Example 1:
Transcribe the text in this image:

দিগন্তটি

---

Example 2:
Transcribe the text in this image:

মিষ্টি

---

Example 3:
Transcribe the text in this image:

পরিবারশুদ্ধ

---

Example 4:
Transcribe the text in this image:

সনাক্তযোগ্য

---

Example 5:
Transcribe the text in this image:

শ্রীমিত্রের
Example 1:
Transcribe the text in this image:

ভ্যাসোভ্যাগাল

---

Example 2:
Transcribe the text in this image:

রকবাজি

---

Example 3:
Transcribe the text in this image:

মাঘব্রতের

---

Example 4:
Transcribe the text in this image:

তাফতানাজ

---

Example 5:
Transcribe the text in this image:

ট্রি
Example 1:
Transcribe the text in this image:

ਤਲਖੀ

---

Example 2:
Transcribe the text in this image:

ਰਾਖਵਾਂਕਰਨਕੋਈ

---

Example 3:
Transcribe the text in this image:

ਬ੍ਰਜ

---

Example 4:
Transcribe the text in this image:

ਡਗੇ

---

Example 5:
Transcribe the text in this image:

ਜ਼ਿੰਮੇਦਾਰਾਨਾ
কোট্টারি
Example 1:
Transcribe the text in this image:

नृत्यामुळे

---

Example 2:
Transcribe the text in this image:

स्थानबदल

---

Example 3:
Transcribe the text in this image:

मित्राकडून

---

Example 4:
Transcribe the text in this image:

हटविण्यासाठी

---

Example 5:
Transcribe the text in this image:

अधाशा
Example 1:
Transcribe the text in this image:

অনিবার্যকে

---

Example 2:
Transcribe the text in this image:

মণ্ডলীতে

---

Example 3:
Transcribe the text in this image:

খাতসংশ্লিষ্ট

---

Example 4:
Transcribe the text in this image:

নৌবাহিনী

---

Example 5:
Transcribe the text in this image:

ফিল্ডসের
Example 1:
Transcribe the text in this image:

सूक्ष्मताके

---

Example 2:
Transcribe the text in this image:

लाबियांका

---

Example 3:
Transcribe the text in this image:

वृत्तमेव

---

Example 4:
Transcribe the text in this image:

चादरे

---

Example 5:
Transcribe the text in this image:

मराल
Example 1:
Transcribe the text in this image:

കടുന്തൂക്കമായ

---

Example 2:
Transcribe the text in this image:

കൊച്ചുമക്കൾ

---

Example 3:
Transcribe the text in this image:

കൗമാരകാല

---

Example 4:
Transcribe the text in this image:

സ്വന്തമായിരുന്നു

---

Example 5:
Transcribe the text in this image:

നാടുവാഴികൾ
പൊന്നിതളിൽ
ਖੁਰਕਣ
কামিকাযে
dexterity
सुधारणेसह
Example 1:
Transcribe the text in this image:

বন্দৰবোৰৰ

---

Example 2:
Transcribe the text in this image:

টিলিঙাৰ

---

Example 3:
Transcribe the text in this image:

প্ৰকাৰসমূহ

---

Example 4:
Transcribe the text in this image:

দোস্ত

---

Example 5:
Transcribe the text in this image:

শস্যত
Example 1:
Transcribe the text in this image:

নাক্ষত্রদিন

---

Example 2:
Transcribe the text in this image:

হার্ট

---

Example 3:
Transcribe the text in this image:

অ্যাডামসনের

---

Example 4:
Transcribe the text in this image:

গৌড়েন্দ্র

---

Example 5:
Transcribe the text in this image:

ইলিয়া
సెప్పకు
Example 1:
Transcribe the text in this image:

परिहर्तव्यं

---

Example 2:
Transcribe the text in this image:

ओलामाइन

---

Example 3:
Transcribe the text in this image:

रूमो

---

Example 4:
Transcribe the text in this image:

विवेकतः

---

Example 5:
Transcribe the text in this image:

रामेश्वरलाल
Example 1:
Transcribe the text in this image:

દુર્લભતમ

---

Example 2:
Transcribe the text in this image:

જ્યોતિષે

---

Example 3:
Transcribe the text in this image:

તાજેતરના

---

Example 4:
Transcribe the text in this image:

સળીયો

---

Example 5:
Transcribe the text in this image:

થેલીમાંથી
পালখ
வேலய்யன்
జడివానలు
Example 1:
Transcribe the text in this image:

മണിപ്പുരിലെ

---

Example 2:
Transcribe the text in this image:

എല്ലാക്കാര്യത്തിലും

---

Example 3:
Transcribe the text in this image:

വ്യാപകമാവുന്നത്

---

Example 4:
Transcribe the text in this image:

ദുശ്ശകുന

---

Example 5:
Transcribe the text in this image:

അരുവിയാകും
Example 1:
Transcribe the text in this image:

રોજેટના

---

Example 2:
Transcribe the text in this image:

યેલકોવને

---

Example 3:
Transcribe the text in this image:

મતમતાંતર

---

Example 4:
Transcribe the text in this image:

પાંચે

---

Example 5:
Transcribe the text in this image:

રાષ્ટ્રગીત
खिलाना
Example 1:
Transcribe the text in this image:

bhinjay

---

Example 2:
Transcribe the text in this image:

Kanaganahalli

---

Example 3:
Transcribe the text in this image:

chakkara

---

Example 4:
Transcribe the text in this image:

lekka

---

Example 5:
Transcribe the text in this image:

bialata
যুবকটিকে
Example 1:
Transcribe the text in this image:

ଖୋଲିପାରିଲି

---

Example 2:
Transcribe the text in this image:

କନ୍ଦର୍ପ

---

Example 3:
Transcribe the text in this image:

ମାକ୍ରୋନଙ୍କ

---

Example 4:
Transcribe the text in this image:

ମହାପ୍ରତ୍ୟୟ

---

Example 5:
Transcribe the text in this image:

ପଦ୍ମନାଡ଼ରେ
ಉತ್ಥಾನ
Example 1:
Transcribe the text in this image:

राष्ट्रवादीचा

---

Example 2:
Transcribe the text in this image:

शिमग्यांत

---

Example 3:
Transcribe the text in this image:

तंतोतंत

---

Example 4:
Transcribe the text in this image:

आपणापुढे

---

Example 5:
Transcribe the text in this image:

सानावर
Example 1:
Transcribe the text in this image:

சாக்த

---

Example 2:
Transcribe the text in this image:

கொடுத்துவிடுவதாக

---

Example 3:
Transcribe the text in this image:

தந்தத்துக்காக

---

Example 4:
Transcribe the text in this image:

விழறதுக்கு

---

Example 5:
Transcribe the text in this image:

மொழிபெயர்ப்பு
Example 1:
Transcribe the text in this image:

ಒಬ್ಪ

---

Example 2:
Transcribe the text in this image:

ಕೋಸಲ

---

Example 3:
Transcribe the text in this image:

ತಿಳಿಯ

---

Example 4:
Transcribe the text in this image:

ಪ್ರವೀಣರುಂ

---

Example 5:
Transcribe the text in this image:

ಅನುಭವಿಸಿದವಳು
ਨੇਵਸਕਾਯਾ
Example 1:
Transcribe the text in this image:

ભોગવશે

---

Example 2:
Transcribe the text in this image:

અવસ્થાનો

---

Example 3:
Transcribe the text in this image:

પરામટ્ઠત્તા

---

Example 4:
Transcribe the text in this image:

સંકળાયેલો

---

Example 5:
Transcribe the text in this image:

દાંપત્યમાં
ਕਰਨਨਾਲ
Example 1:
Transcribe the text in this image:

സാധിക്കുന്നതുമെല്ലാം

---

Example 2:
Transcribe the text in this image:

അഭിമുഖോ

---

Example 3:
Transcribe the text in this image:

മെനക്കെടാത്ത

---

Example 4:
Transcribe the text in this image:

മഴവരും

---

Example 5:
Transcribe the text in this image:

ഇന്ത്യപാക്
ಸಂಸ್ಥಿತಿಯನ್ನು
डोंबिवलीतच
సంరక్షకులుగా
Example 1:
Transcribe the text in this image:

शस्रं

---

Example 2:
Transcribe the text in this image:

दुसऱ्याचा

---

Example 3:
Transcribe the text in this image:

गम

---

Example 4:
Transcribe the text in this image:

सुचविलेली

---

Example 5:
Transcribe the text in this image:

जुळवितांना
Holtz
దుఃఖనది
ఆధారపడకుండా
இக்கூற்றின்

## WHAT YOU HAVE TO DO:
Render every line above as a numbered list, skipping the blank lines.

## SOLUTION BELOW:
1. Example 1:
2. Transcribe the text in this image:
3. দিগন্তটি
4. ---
5. Example 2:
6. Transcribe the text in this image:
7. মিষ্টি
8. ---
9. Example 3:
10. Transcribe the text in this image:
11. পরিবারশুদ্ধ
12. ---
13. Example 4:
14. Transcribe the text in this image:
15. সনাক্তযোগ্য
16. ---
17. Example 5:
18. Transcribe the text in this image:
19. শ্রীমিত্রের
20. Example 1:
21. Transcribe the text in this image:
22. ভ্যাসোভ্যাগাল
23. ---
24. Example 2:
25. Transcribe the text in this image:
26. রকবাজি
27. ---
28. Example 3:
29. Transcribe the text in this image:
30. মাঘব্রতের
31. ---
32. Example 4:
33. Transcribe the text in this image:
34. তাফতানাজ
35. ---
36. Example 5:
37. Transcribe the text in this image:
38. ট্রি
39. Example 1:
40. Transcribe the text in this image:
41. ਤਲਖੀ
42. ---
43. Example 2:
44. Transcribe the text in this image:
45. ਰਾਖਵਾਂਕਰਨਕੋਈ
46. ---
47. Example 3:
48. Transcribe the text in this image:
49. ਬ੍ਰਜ
50. ---
51. Example 4:
52. Transcribe the text in this image:
53. ਡਗੇ
54. ---
55. Example 5:
56. Transcribe the text in this image:
57. ਜ਼ਿੰਮੇਦਾਰਾਨਾ
58. কোট্টারি
59. Example 1:
60. Transcribe the text in this image:
61. नृत्यामुळे
62. ---
63. Example 2:
64. Transcribe the text in this image:
65. स्थानबदल
66. ---
67. Example 3:
68. Transcribe the text in this image:
69. मित्राकडून
70. ---
71. Example 4:
72. Transcribe the text in this image:
73. हटविण्यासाठी
74. ---
75. Example 5:
76. Transcribe the text in this image:
77. अधाशा
78. Example 1:
79. Transcribe the text in this image:
80. অনিবার্যকে
81. ---
82. Example 2:
83. Transcribe the text in this image:
84. মণ্ডলীতে
85. ---
86. Example 3:
87. Transcribe the text in this image:
88. খাতসংশ্লিষ্ট
89. ---
90. Example 4:
91. Transcribe the text in this image:
92. নৌবাহিনী
93. ---
94. Example 5:
95. Transcribe the text in this image:
96. ফিল্ডসের
97. Example 1:
98. Transcribe the text in this image:
99. सूक्ष्मताके
100. ---
101. Example 2:
102. Transcribe the text in this image:
103. लाबियांका
104. ---
105. Example 3:
106. Transcribe the text in this image:
107. वृत्तमेव
108. ---
109. Example 4:
110. Transcribe the text in this image:
111. चादरे
112. ---
113. Example 5:
114. Transcribe the text in this image:
115. मराल
116. Example 1:
117. Transcribe the text in this image:
118. കടുന്തൂക്കമായ
119. ---
120. Example 2:
121. Transcribe the text in this image:
122. കൊച്ചുമക്കൾ
123. ---
124. Example 3:
125. Transcribe the text in this image:
126. കൗമാരകാല
127. ---
128. Example 4:
129. Transcribe the text in this image:
130. സ്വന്തമായിരുന്നു
131. ---
132. Example 5:
133. Transcribe the text in this image:
134. നാടുവാഴികൾ
135. പൊന്നിതളിൽ
136. ਖੁਰਕਣ
137. কামিকাযে
138. dexterity
139. सुधारणेसह
140. Example 1:
141. Transcribe the text in this image:
142. বন্দৰবোৰৰ
143. ---
144. Example 2:
145. Transcribe the text in this image:
146. টিলিঙাৰ
147. ---
148. Example 3:
149. Transcribe the text in this image:
150. প্ৰকাৰসমূহ
151. ---
152. Example 4:
153. Transcribe the text in this image:
154. দোস্ত
155. ---
156. Example 5:
157. Transcribe the text in this image:
158. শস্যত
159. Example 1:
160. Transcribe the text in this image:
161. নাক্ষত্রদিন
162. ---
163. Example 2:
164. Transcribe the text in this image:
165. হার্ট
166. ---
167. Example 3:
168. Transcribe the text in this image:
169. অ্যাডামসনের
170. ---
171. Example 4:
172. Transcribe the text in this image:
173. গৌড়েন্দ্র
174. ---
175. Example 5:
176. Transcribe the text in this image:
177. ইলিয়া
178. సెప్పకు
179. Example 1:
180. Transcribe the text in this image:
181. परिहर्तव्यं
182. ---
183. Example 2:
184. Transcribe the text in this image:
185. ओलामाइन
186. ---
187. Example 3:
188. Transcribe the text in this image:
189. रूमो
190. ---
191. Example 4:
192. Transcribe the text in this image:
193. विवेकतः
194. ---
195. Example 5:
196. Transcribe the text in this image:
197. रामेश्वरलाल
198. Example 1:
199. Transcribe the text in this image:
200. દુર્લભતમ
201. ---
202. Example 2:
203. Transcribe the text in this image:
204. જ્યોતિષે
205. ---
206. Example 3:
207. Transcribe the text in this image:
208. તાજેતરના
209. ---
210. Example 4:
211. Transcribe the text in this image:
212. સળીયો
213. ---
214. Example 5:
215. Transcribe the text in this image:
216. થેલીમાંથી
217. পালখ
218. வேலய்யன்
219. జడివానలు
220. Example 1:
221. Transcribe the text in this image:
222. മണിപ്പുരിലെ
223. ---
224. Example 2:
225. Transcribe the text in this image:
226. എല്ലാക്കാര്യത്തിലും
227. ---
228. Example 3:
229. Transcribe the text in this image:
230. വ്യാപകമാവുന്നത്
231. ---
232. Example 4:
233. Transcribe the text in this image:
234. ദുശ്ശകുന
235. ---
236. Example 5:
237. Transcribe the text in this image:
238. അരുവിയാകും
239. Example 1:
240. Transcribe the text in this image:
241. રોજેટના
242. ---
243. Example 2:
244. Transcribe the text in this image:
245. યેલકોવને
246. ---
247. Example 3:
248. Transcribe the text in this image:
249. મતમતાંતર
250. ---
251. Example 4:
252. Transcribe the text in this image:
253. પાંચે
254. ---
255. Example 5:
256. Transcribe the text in this image:
257. રાષ્ટ્રગીત
258. खिलाना
259. Example 1:
260. Transcribe the text in this image:
261. bhinjay
262. ---
263. Example 2:
264. Transcribe the text in this image:
265. Kanaganahalli
266. ---
267. Example 3:
268. Transcribe the text in this image:
269. chakkara
270. ---
271. Example 4:
272. Transcribe the text in this image:
273. lekka
274. ---
275. Example 5:
276. Transcribe the text in this image:
277. bialata
278. যুবকটিকে
279. Example 1:
280. Transcribe the text in this image:
281. ଖୋଲିପାରିଲି
282. ---
283. Example 2:
284. Transcribe the text in this image:
285. କନ୍ଦର୍ପ
286. ---
287. Example 3:
288. Transcribe the text in this image:
289. ମାକ୍ରୋନଙ୍କ
290. ---
291. Example 4:
292. Transcribe the text in this image:
293. ମହାପ୍ରତ୍ୟୟ
294. ---
295. Example 5:
296. Transcribe the text in this image:
297. ପଦ୍ମନାଡ଼ରେ
298. ಉತ್ಥಾನ
299. Example 1:
300. Transcribe the text in this image:
301. राष्ट्रवादीचा
302. ---
303. Example 2:
304. Transcribe the text in this image:
305. शिमग्यांत
306. ---
307. Example 3:
308. Transcribe the text in this image:
309. तंतोतंत
310. ---
311. Example 4:
312. Transcribe the text in this image:
313. आपणापुढे
314. ---
315. Example 5:
316. Transcribe the text in this image:
317. सानावर
318. Example 1:
319. Transcribe the text in this image:
320. சாக்த
321. ---
322. Example 2:
323. Transcribe the text in this image:
324. கொடுத்துவிடுவதாக
325. ---
326. Example 3:
327. Transcribe the text in this image:
328. தந்தத்துக்காக
329. ---
330. Example 4:
331. Transcribe the text in this image:
332. விழறதுக்கு
333. ---
334. Example 5:
335. Transcribe the text in this image:
336. மொழிபெயர்ப்பு
337. Example 1:
338. Transcribe the text in this image:
339. ಒಬ್ಪ
340. ---
341. Example 2:
342. Transcribe the text in this image:
343. ಕೋಸಲ
344. ---
345. Example 3:
346. Transcribe the text in this image:
347. ತಿಳಿಯ
348. ---
349. Example 4:
350. Transcribe the text in this image:
351. ಪ್ರವೀಣರುಂ
352. ---
353. Example 5:
354. Transcribe the text in this image:
355. ಅನುಭವಿಸಿದವಳು
356. ਨੇਵਸਕਾਯਾ
357. Example 1:
358. Transcribe the text in this image:
359. ભોગવશે
360. ---
361. Example 2:
362. Transcribe the text in this image:
363. અવસ્થાનો
364. ---
365. Example 3:
366. Transcribe the text in this image:
367. પરામટ્ઠત્તા
368. ---
369. Example 4:
370. Transcribe the text in this image:
371. સંકળાયેલો
372. ---
373. Example 5:
374. Transcribe the text in this image:
375. દાંપત્યમાં
376. ਕਰਨਨਾਲ
377. Example 1:
378. Transcribe the text in this image:
379. സാധിക്കുന്നതുമെല്ലാം
380. ---
381. Example 2:
382. Transcribe the text in this image:
383. അഭിമുഖോ
384. ---
385. Example 3:
386. Transcribe the text in this image:
387. മെനക്കെടാത്ത
388. ---
389. Example 4:
390. Transcribe the text in this image:
391. മഴവരും
392. ---
393. Example 5:
394. Transcribe the text in this image:
395. ഇന്ത്യപാക്
396. ಸಂಸ್ಥಿತಿಯನ್ನು
397. डोंबिवलीतच
398. సంరక్షకులుగా
399. Example 1:
400. Transcribe the text in this image:
401. शस्रं
402. ---
403. Example 2:
404. Transcribe the text in this image:
405. दुसऱ्याचा
406. ---
407. Example 3:
408. Transcribe the text in this image:
409. गम
410. ---
411. Example 4:
412. Transcribe the text in this image:
413. सुचविलेली
414. ---
415. Example 5:
416. Transcribe the text in this image:
417. जुळवितांना
418. Holtz
419. దుఃఖనది
420. ఆధారపడకుండా
421. இக்கூற்றின்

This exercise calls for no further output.